◆ Task requirements:
Express every line of the material as a JSON list of strings, one string per line, leaving out any blank lines.

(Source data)
▼

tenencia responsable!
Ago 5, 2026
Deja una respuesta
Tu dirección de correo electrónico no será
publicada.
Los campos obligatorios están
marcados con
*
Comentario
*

▲

◆ Response:
[
  "tenencia responsable!",
  "Ago 5, 2026",
  "Deja una respuesta",
  "Tu dirección de correo electrónico no será",
  "publicada.",
  "Los campos obligatorios están",
  "marcados con",
  "*",
  "Comentario",
  "*"
]